Online versus traditional dating
The guy needs to assess the situation, weigh his odds, approach her and if not immediately rebuffed, he needs to impress her, entertain her and spend money on her. Then after all that, he may find out she wants someone taller, makes more money, etc. This is known as the similarity hypothesis, or the “birds of a feather flock together" effect.However, this similarity was not shown to contribute to relationship satisfaction.However, scientific research does not support it, at least when it comes to personality compatibility.That is, there is no evidence that extroverts are best matched with introverts, or people who are open to experience prefer others who are also open to experience.While having more choices statistically increases the likelihood of identifying desirable partners, it bears noting that having too much choice can negatively affect daters’ mentality.
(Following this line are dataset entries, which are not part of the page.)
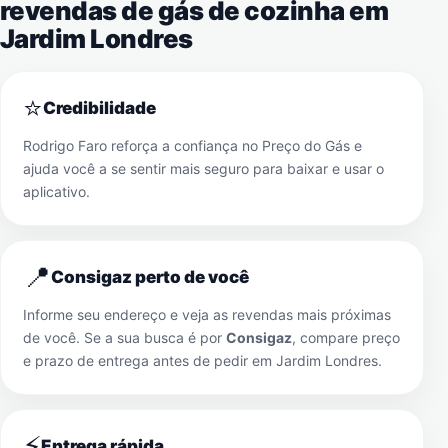
revendas de gás de cozinha em
Jardim Londres
⭐
Credibilidade
Rodrigo Faro reforça a confiança no Preço do Gás e
ajuda você a se sentir mais seguro para baixar e usar o
aplicativo.
📍
Consigaz perto de você
Informe seu endereço e veja as revendas mais próximas
de você. Se a sua busca é por
Consigaz
, compare preço
e prazo de entrega antes de pedir em
Jardim Londres
.
⚡
Entrega rápida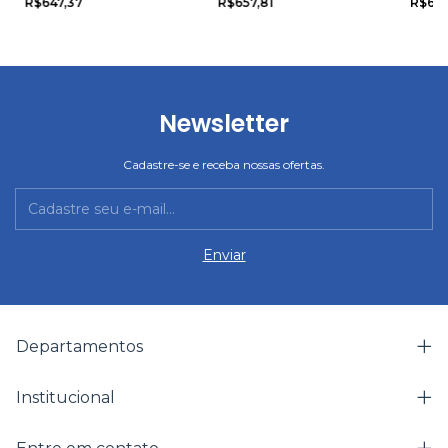
R$647,37
R$657,81
R$645
Newsletter
Cadastre-se e receba nossas ofertas.
Departamentos
Institucional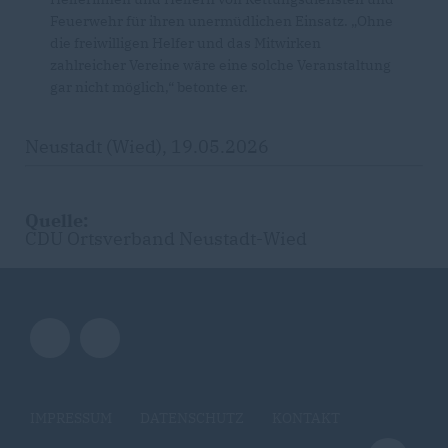
Feuerwehr für ihren unermüdlichen Einsatz. „Ohne
die freiwilligen Helfer und das Mitwirken
zahlreicher Vereine wäre eine solche Veranstaltung
gar nicht möglich,“ betonte er.
Neustadt (Wied), 19.05.2026
Quelle:
CDU Ortsverband Neustadt-Wied
IMPRESSUM
DATENSCHUTZ
KONTAKT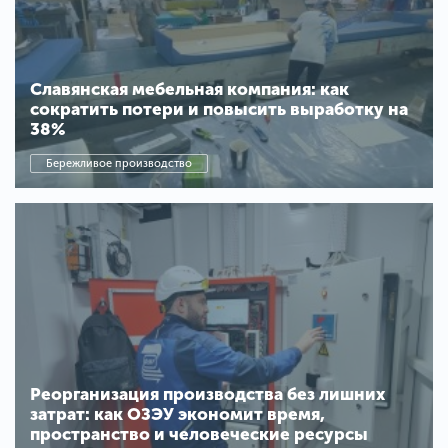
Славянская мебельная компания: как
сократить потери и повысить выработку на
38%
Бережливое производство
Реорганизация производства без лишних
затрат: как ОЗЭУ экономит время,
пространство и человеческие ресурсы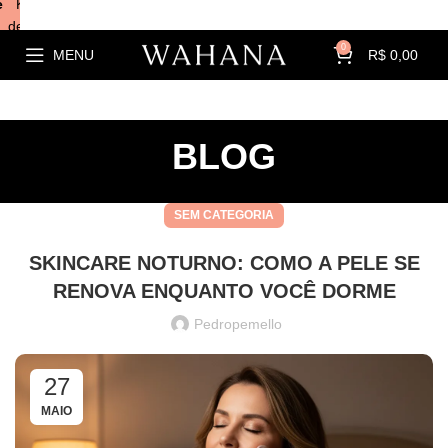
e
Kits com
descontos!
0
MENU
R$
0,00
BLOG
SEM CATEGORIA
SKINCARE NOTURNO: COMO A PELE SE
RENOVA ENQUANTO VOCÊ DORME
Pedropemello
27
MAIO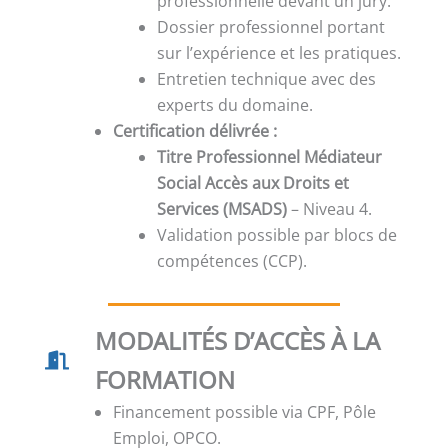
professionnelle devant un jury.
Dossier professionnel portant
sur l’expérience et les pratiques.
Entretien technique avec des
experts du domaine.
Certification délivrée :
Titre Professionnel Médiateur
Social Accès aux Droits et
Services (MSADS)
– Niveau 4.
Validation possible par blocs de
compétences (CCP).
MODALITÉS D’ACCÈS À LA
FORMATION
Financement possible via CPF, Pôle
Emploi, OPCO.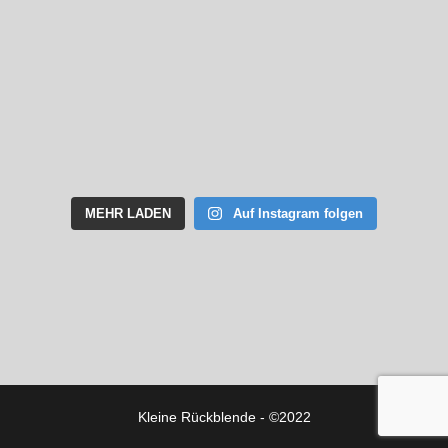
MEHR LADEN
Auf Instagram folgen
Kleine Rückblende - ©2022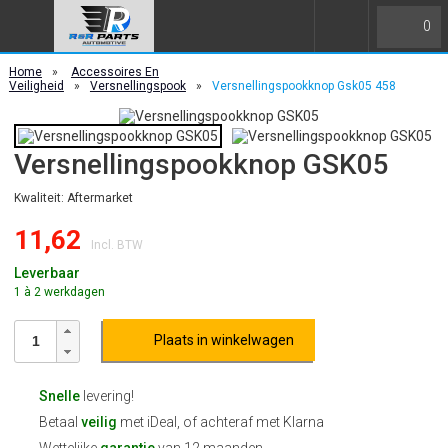
0
Home
»
Accessoires En
Veiligheid
»
Versnellingspook
»
Versnellingspookknop Gsk05 458
Versnellingspookknop GSK05
Kwaliteit: Aftermarket
11,62
Incl. BTW
Leverbaar
1 à 2 werkdagen
Plaats in winkelwagen
Snelle
levering!
Betaal
veilig
met iDeal, of achteraf met Klarna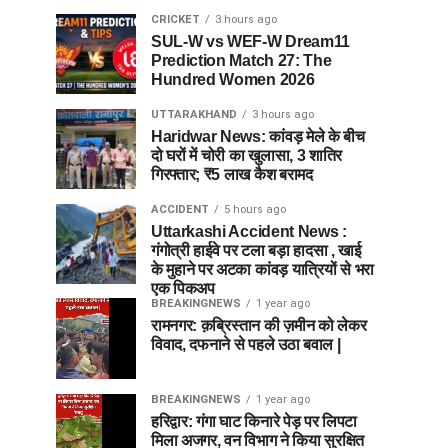
CRICKET
3 hours ago
SUL-W vs WEF-W Dream11
Prediction Match 27: The
Hundred Women 2026
UTTARAKHAND
3 hours ago
Haridwar News: कांवड़ मेले के बीच
दो घरों में चोरी का खुलासा, 3 शातिर
गिरफ्तार; ₹5 लाख कैश बरामद
ACCIDENT
5 hours ago
Uttarkashi Accident News :
गंगोत्री हाईवे पर टला बड़ा हादसा , खाई
के मुहाने पर अटका कांवड़ यात्रियों से भरा
एक पिकअप
BREAKINGNEWS
1 year ago
रामनगर: क़ब्रिस्तान की ज़मीन को लेकर
विवाद, दफनाने से पहले उठा बवाल |
BREAKINGNEWS
1 year ago
हरिद्वार: गंगा घाट किनारे पेड़ पर लिपटा
मिला अजगर, वन विभाग ने किया सुरक्षित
For instance, couples who met in high school or college may change drastically and in opposite directions from each other by the time they reach their 30’s.It can be argued that individuals can make better, more informed choices in a situation where they have lots of diverse options.Rather than choosing whomever is available in physical proximity, they may be able to be more selective and identify potential partners who meet specific criteria.This issue is compounded for those looking for love later in life, when their social circles tend to be made predominantly of other couples.Online dating substantially expands the pool of available partners, allowing singles to connect with greater numbers of people, many of whom they wouldn’t have met in their everyday lives.
20 emails though doesn't trump one real life date in terms of knowing if "thats the one". For me, what on-line does is it requires women to put forth some effort and to reveal what they are looking for up front. When he and I finally got together in the so-called “real world,” we each were as expected. Having said all that: If someone were to ask if I would recommend getting together with a person they’ve met online, I’d urge caution; tell them to spend lots of time exchanging correspondence before the face-to-face. Having said all that: If someone were to ask if I would recommend getting together with a person they’ve met online, I’d urge caution; tell them to spend lots of time exchanging correspondence before the face-to-face. In real life they may have poor social skills, be rude to the wait staff, or just be lacking in 'chemistry'.